The problem => Report each line from the entries in which "transform" can be found.

Material for this task =>
* * * * *

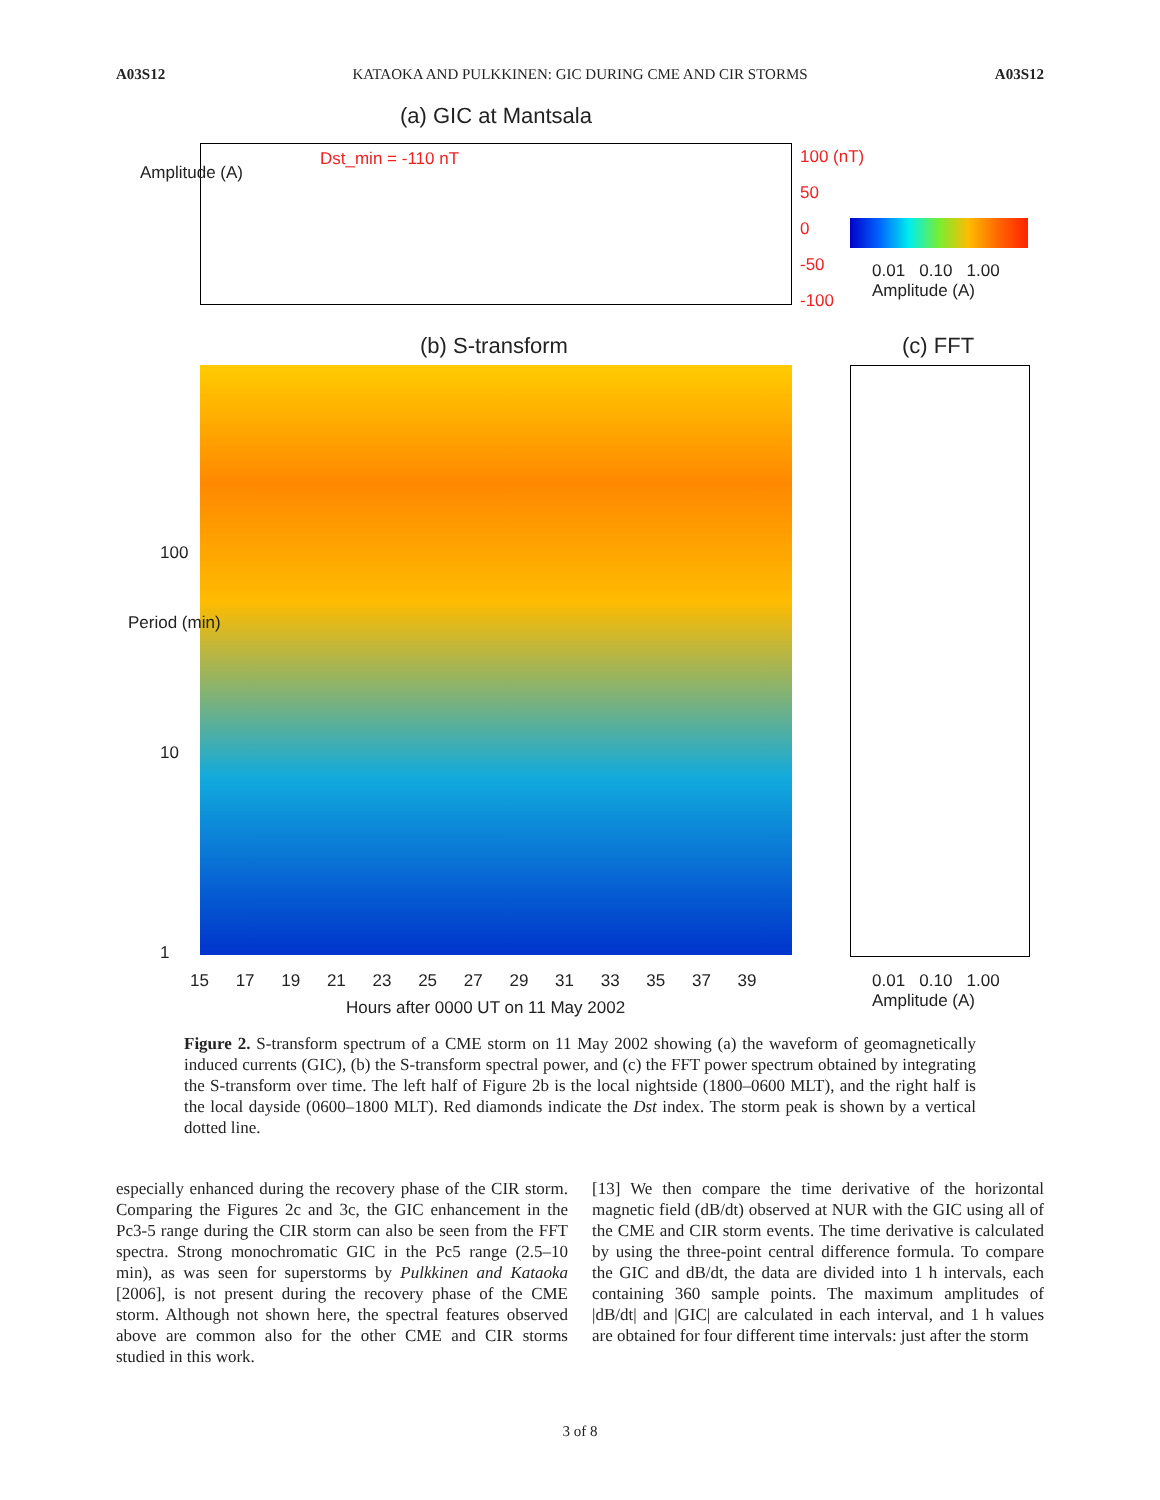A03S12 KATAOKA AND PULKKINEN: GIC DURING CME AND CIR STORMS A03S12
(a) GIC at Mantsala
Dst_min = -110 nT
Amplitude (A)
100 (nT)
50
0
-50
-100
0.01 0.10 1.00
Amplitude (A)
(b) S-transform (c) FFT
100
10
1
Period (min)
15 17 19 21 23 25 27 29 31 33 35 37 39
Hours after 0000 UT on 11 May 2002
0.01 0.10 1.00
Amplitude (A)
Figure 2. S-transform spectrum of a CME storm on 11 May 2002 showing (a) the waveform of geomagnetically induced currents (GIC), (b) the S-transform spectral power, and (c) the FFT power spectrum obtained by integrating the S-transform over time. The left half of Figure 2b is the local nightside (1800–0600 MLT), and the right half is the local dayside (0600–1800 MLT). Red diamonds indicate the Dst index. The storm peak is shown by a vertical dotted line.
especially enhanced during the recovery phase of the CIR storm. Comparing the Figures 2c and 3c, the GIC enhancement in the Pc3-5 range during the CIR storm can also be seen from the FFT spectra. Strong monochromatic GIC in the Pc5 range (2.5–10 min), as was seen for superstorms by Pulkkinen and Kataoka [2006], is not present during the recovery phase of the CME storm. Although not shown here, the spectral features observed above are common also for the other CME and CIR storms studied in this work.
[13] We then compare the time derivative of the horizontal magnetic field (dB/dt) observed at NUR with the GIC using all of the CME and CIR storm events. The time derivative is calculated by using the three-point central difference formula. To compare the GIC and dB/dt, the data are divided into 1 h intervals, each containing 360 sample points. The maximum amplitudes of |dB/dt| and |GIC| are calculated in each interval, and 1 h values are obtained for four different time intervals: just after the storm
3 of 8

* * * * *

Exercise result =>
(b) S-transform (c) FFT
Figure 2. S-transform spectrum of a CME storm on 11 May 2002 showing (a) the waveform of geomagnetically induced currents (GIC), (b) the S-transform spectral power, and (c) the FFT power spectrum obtained by integrating the S-transform over time. The left half of Figure 2b is the local nightside (1800–0600 MLT), and the right half is the local dayside (0600–1800 MLT). Red diamonds indicate the Dst index. The storm peak is shown by a vertical dotted line.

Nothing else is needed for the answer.